• _DATA RECORDS_
►

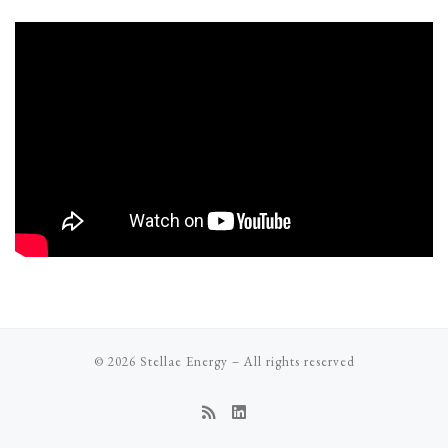
© 2026
Stellae Energy
–
All rights reserved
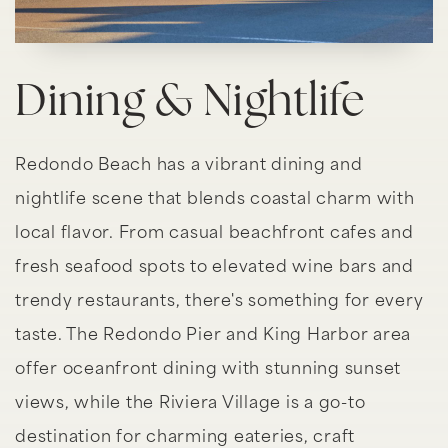
Dining & Nightlife
Redondo Beach has a vibrant dining and
nightlife scene that blends coastal charm with
local flavor. From casual beachfront cafes and
fresh seafood spots to elevated wine bars and
trendy restaurants, there's something for every
taste. The Redondo Pier and King Harbor area
offer oceanfront dining with stunning sunset
views, while the Riviera Village is a go-to
destination for charming eateries, craft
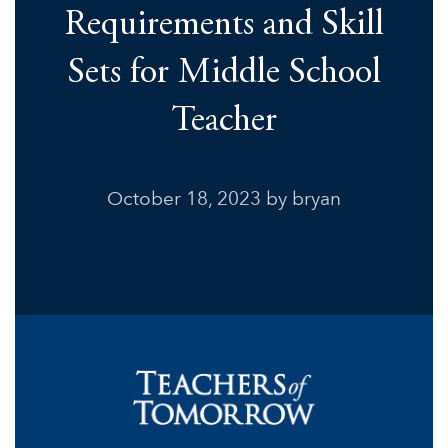
Requirements and Skill
Sets for Middle School
Teacher
October 18, 2023
by bryan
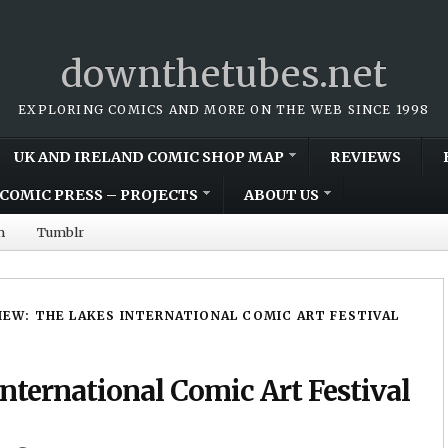
downthetubes.net
EXPLORING COMICS AND MORE ON THE WEB SINCE 1998
UK AND IRELAND COMIC SHOP MAP
REVIEWS
COMIC PRESS – PROJECTS
ABOUT US
m
Tumblr
VIEW: THE LAKES INTERNATIONAL COMIC ART FESTIVAL
nternational Comic Art Festival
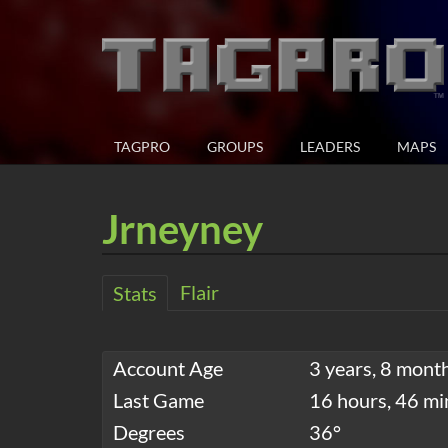
TAGPRO
GROUPS
LEADERS
MAPS
Jrneyney
Flair
Stats
Account Age
3 years, 8 mont
Last Game
16 hours, 46 mi
Degrees
36°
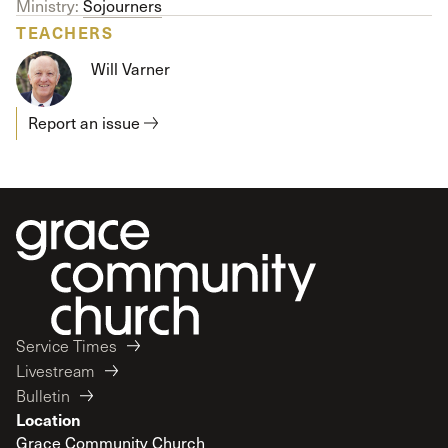
Ministry:
Sojourners
TEACHERS
Will Varner
Report an issue
Service Times
Livestream
Bulletin
Location
Grace Community Church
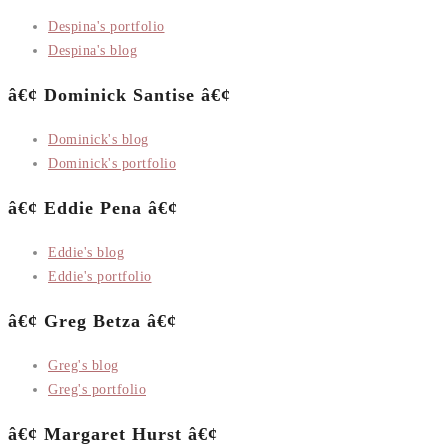
Despina's portfolio
Despina's blog
â€¢ Dominick Santise â€¢
Dominick's blog
Dominick's portfolio
â€¢ Eddie Pena â€¢
Eddie's blog
Eddie's portfolio
â€¢ Greg Betza â€¢
Greg's blog
Greg's portfolio
â€¢ Margaret Hurst â€¢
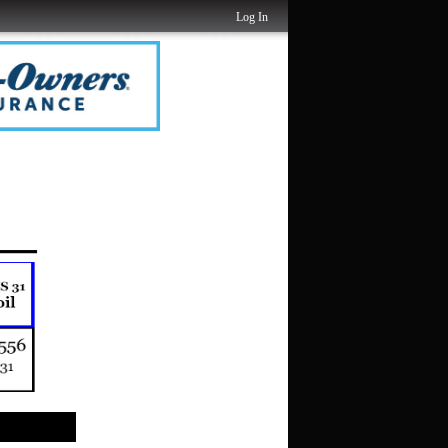
Log In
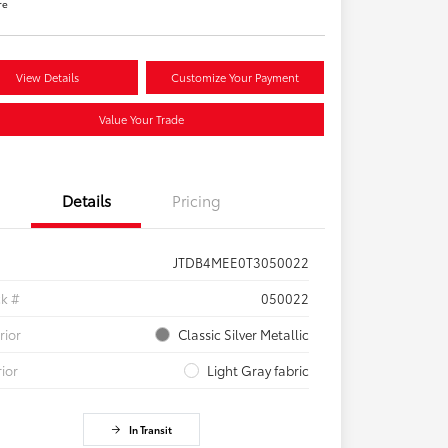
re
View Details
Customize Your Payment
Value Your Trade
Details
Pricing
JTDB4MEE0T3050022
ck #
050022
rior
Classic Silver Metallic
rior
Light Gray fabric
In Transit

◄

• _YOUR GOAL_
Within the lines above, find those holding the word "Dominick" and copy them.

• _TASK ANSWER_
â€¢ Dominick Santise â€¢
Dominick's blog
Dominick's portfolio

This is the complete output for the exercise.